Fatphobia is everywhere in mainstream society. From the before and after posts on Instagram, FitnessPal apps on your phone to track each calorie and macronutrient, and clothing choices screeching to a halt past size 16 - society reinforces that fat bodies are bad and unwelcome. Existing in a world that is not made for you is already a reality for queer people. It is doubly so for queer fat people (as well as queer people with disabilities and accessibility requirements). Fatphobia in the LGBTQAI+ community is a queer issue. The rampant gatekeeping exploding as of late seeks only to divide us - why give the TERFS and homophobes what they want and implode from within? Queerness is at the heart of rejecting cisheteronormative, patriarchal notions of what is a “right” body, a “good”, body, or a “correct” body. Ask any fat queer person if they’ve felt discriminated against within the queer community as a result of their weight and the answers will speak for themselves.

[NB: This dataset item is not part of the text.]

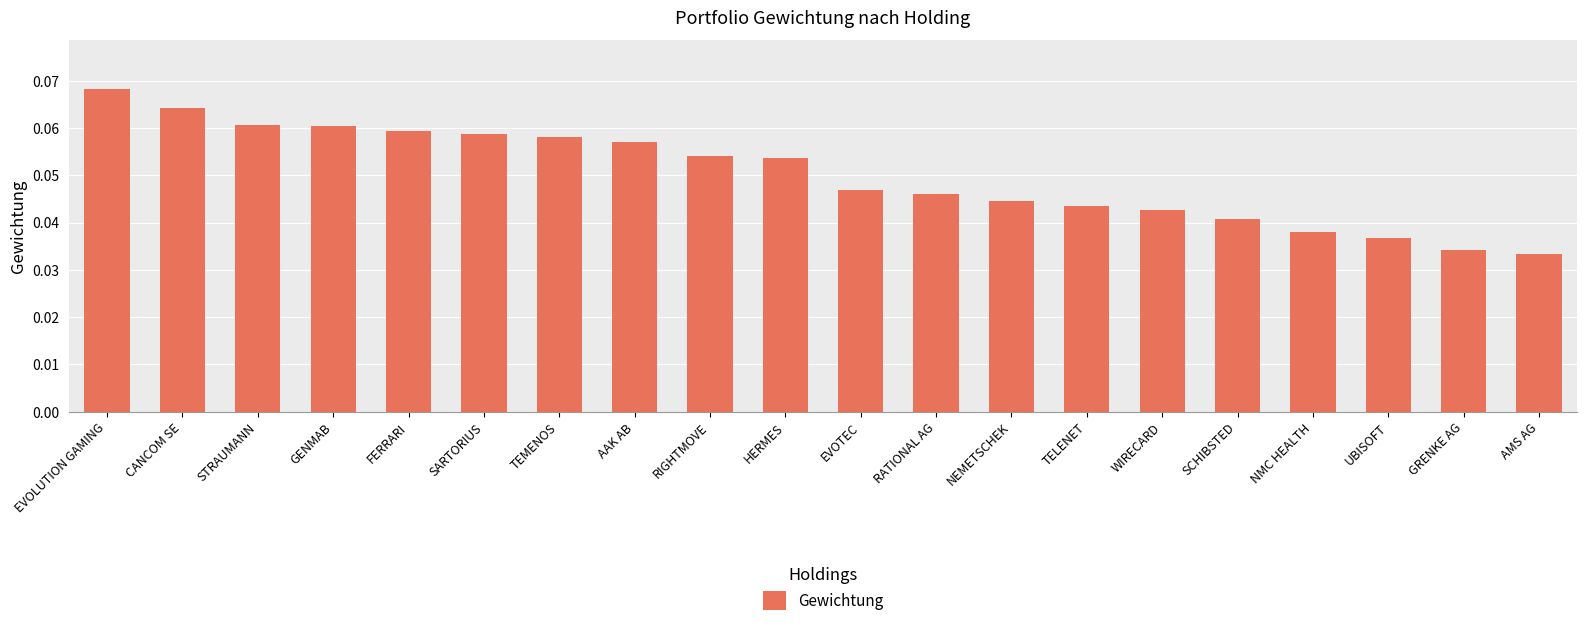

How many values are between 0 and 1?

20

As we (hopefully) move forward from the “no fats no femmes no asians” world of thin-white exclusivity into a broader sphere of body inclusion, we need to deconstruct and reconcile our own internal fatphobia. This is entrenched in the psyche early through society’s reinforcement as well as the actions and attitudes of our caregivers. My primary caregiver had a scathing view of their own body and cycled through countless yo-yo diets, Jenny Craig stints, and Weight Watchers counting counting counting. My own eating disorder came ruthlessly early. Now in my 30th decade I’m unravelling what this means with feeding myself regularly, the resulting change in weight, and the interaction with my ever changing view of self. Even my identity in my presentation as queer/nonbinary has been impacted by the resulting change in shape and what this means for the type of clothes I choose to wear. Fatphobic messages are everywhere. In media, in comedy, in advertising. Even in children’s shows. Ursula from The Little Mermaid was a bad bitch who took no shit, but naturally her grotesqueness was synonymous with her fatness.

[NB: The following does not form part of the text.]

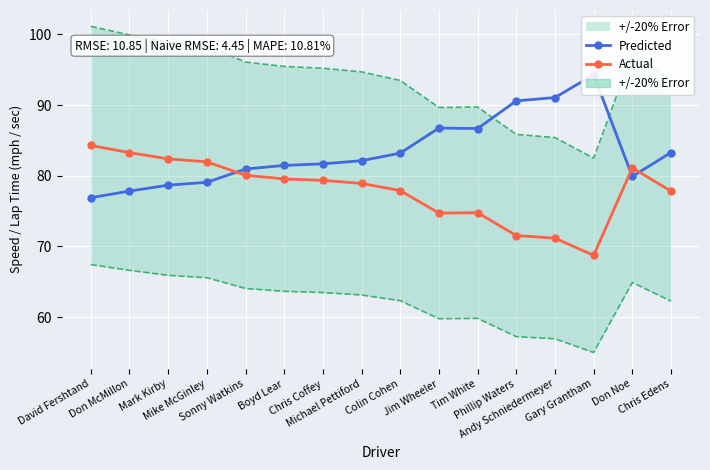

Which series ends up on top after the final intersection of Actual and Predicted?

Predicted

The radical fat movement is one of liberation, one of independence from the morally corrupt body positivity of Instagram. Radically accepting yourself thwarts the capitalist grip that makes bank from you hating yourself. A shift from socially constructed eurocentric standards of beauty and the fallacy of weight as an indicator of health is essential. Fat shaming doctors mean that people who don’t fit into a societal mould may be denied treatment, mistreated, or avoid going to the doctor. Policing of fat bodies in relation to health is targeted fatphobia under the guise of caring. How many people who harp on about the health effects of obesity are targeting smokers, drinkers, or red meat eaters with the same ferocity? At what point does a narrow, trend-set aesthetic come at the cost of the emotional, mental, and physical wellbeing of people who just aren’t meant to be thin? Thinness isn’t an indicator of health. It is not evident of a moral compass. It does not signify goodness or virtue. Divorcing of fatness and health is essential.

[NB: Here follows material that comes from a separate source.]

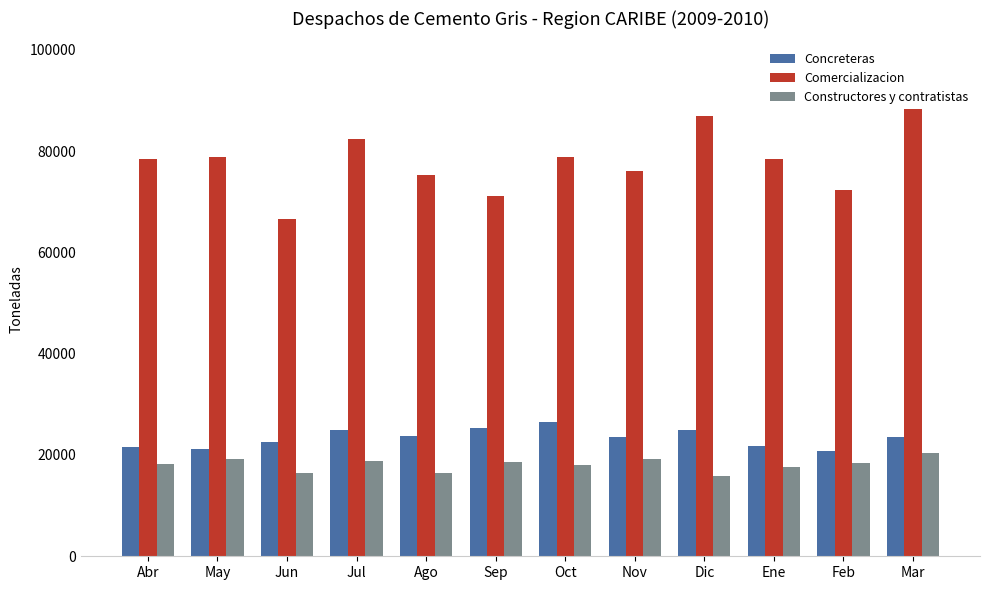

Where does the Constructores y contratistas series first go above 18401?

May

Fat bodies always have, and always will exist. The barrage of negative reinforcement; of dieting apps for children; of calorie counting apps; of diet clubs, of Ashy Bines; of eurocentric beauty standards; of misaligned healthcare; of lack of fashion and lingerie choices does nothing to reduce or limit fat bodies; it only works to vilify them. Restriction is disordered in thin people, yet lauded when fat people engage in disordered eating.
We know that most stores only stock size small to 2xl, and we also know that many, many bodies don’t fit into this narrow segment. We’ve found it remarkably hard to find items to stock that run smaller than an xs, and anything over 3xl. We’ve managed to find some helpful, kind, and supportive suppliers who have gone the extra mile to source a wider variety of sizes, with one even seeking a new manufacturing partner in order to expand their collection. That’s pretty fucking cool. It’s also a bit fucking sad to be honest - the fact that we can’t pop over to a wholesale provider and ask for a design in sizes from 3xs to 6xl as the norm. We’re going to place our focus and support in suppliers who choose to stock a wide range of sizing options. As a store and as members of the community we want to be representative of all sizes, identities, and orientations. Agnes & Edie aren’t the gatekeepers to what is and is not a valid way of being, and so we make space for people to express and explore what queerness means for them in whatever body they bring.
Fuck the fatphobia activists and all round rad peeps you can find on social media are MahMah Timoteo, Siobhan, Annie Rose, A, Alok, Mina Gerges, Jessamyn, Rubén, Enam Asiama, Marquis Neal, Erika Hart, Shay Neary, Nicolette Mason, Beargazer, Linda Gerhardt, Satinelabelle, Stacey, Raine Day, Ady Del Valle, K-Lee, Chrissy King, Plus Size Trans Guy & Annie Segara.
Blogs and Websites:
We tautoko these people for being unapologetically themselves and acknowledge how their mahi is so important (and hard!) in a fatphobic world. Divorcing the intersection of queer and fat identities means reconciliation needs to happen twice. Twice the effort to make peace with one way of being. Queer and fat needs space within our community, and the acceptance of fat queers as both valid and desirable.